Cavco Industries Navigates Hurricane Disruptions as Housing Demand Rebounds, Posts Solid Q2 Growth
PHOENIX – Cavco Industries, Inc. (NASDAQ: CVCO), a leading producer of factory-built housing, demonstrated resilience in its second quarter of fiscal 2025, posting solid growth despite headwinds from catastrophic hurricanes in the Southeast. The company reported net revenue of $507.5 million, a 12.3% increase from the prior year period, underscoring a recovering housing market and robust operational execution.
In a conference call with analysts, President and CEO Bill Boor addressed the significant impact of Hurricanes Helene and Milton, which struck key operational regions in Florida and Georgia. While expressing relief that employees were safe, Boor detailed an estimated loss of 15 to 20 equivalent production days across affected plants and a $4 million revenue shift from Q2 to Q3 due to shipment delays. "The real question," Boor noted, "is how quickly and how fully the Southeast market recovers to its pre-storm health. Based on the last few weeks of activity, we're optimistic."
Beyond the weather disruptions, the quarter told a story of broader market momentum. Units shipped surged 15.7% year-over-year, with capacity utilization climbing to approximately 70%—or nearly 75% excluding scheduled holiday downtime. This operational ramp-up, aligned with improving demand, fueled a 20% growth in order backlogs, which now represent 8 to 10 weeks of production.
"We felt very good about our results this quarter," Boor stated, highlighting growth across all sales channels: dealer, community, and builder-developer. "For what seems like a very long time, we've been talking about slow community order rates due to inventory challenges... we feel the recovery is mostly behind us."
CFO Allison Aden provided the financial details: The Factory-Built Housing segment revenue reached $486.3 million, up 12%. However, consolidated gross margin dipped slightly to 22.9%, primarily due to lower average selling prices and a $4 million hit in the Financial Services segment from Hurricane Beryl claims, which reached the company's reinsurance limit. Net income for common stockholders was $43.8 million, or $5.28 per diluted share.
Capital allocation remained a focus. The company repurchased $44 million of its shares in the quarter and announced its Board had authorized an additional $100 million for buybacks. "We continue to have this important tool to responsibly manage the balance sheet," Boor emphasized. When asked about mergers and acquisitions, executives pointed to recent deals like Kentucky Dream Homes and Solitaire Homes, but indicated a preference for organic capacity expansion. "If we had a dollar to spend, we'd probably spend it in growing our existing plant capacities," Boor added.
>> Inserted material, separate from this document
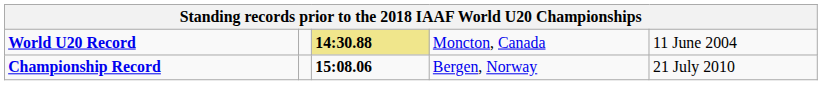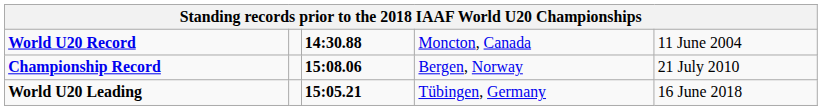World U20 Record | column 3: khaki background -> no background
+ row: World U20 Leading | 15:05.21 | Tübingen, Germany | 16 June 2018
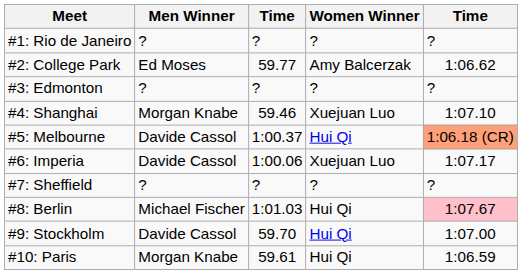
Looking ahead, management expressed cautious optimism. The industry shipment rate has recovered from a low of 88,000 homes to approximately 103,000. While near-term uncertainty persists, particularly regarding the Southeast's recovery pace, the fundamental demand for affordable, factory-built homes provides a strong tailwind. The company is pressing forward to meet that demand, even as it supports employees and communities rebuilding after the storms.
Market Voices: Analyst & Investor Reactions
Michael Thorne, Portfolio Manager at Horizon Capital: "Cavco's ability to grow shipments and backlog despite major hurricanes is impressive. It speaks to underlying demand strength and operational discipline. The expanded buyback authorization signals strong confidence in the balance sheet and intrinsic value. The margin pressure is a watch item, but seems largely tied to product mix, not fundamental pricing erosion."
David Chen, Housing Sector Analyst at ClearView Research: "The key takeaway is the sequential market improvement. Capacity utilization is moving in the right direction, and the inventory overhang in communities appears to be dissipating. The hurricane impact is a temporary setback, but the 15-20 day production loss is quantifiable. The bigger, unquantifiable variable is the potential demand surge from rebuilding efforts, which could materialize over the next several quarters."
Sarah Jenkins, Independent Investor & Blog Contributor: "Another quarter of gross margin contraction? Seriously? They're shipping 15% more homes but making less on each one. Executives gloss over this with talk of 'product mix' and 'channel shift,' but it feels like they're competing on price in a recovering market. And pouring another $100 million into buybacks while margins are slipping seems like financial engineering to prop up EPS, not investing in the business's future."
Robert Gaines, Retired Manufacturing Executive: "The resilience here is in the operations. Minimizing physical damage and getting teams back to work quickly after those storms is a testament to their planning and culture. The housing affordability crisis isn't going away, and Cavco is positioned right in the sweet spot. Short-term noise from weather shouldn't distract from that long-term structural trend."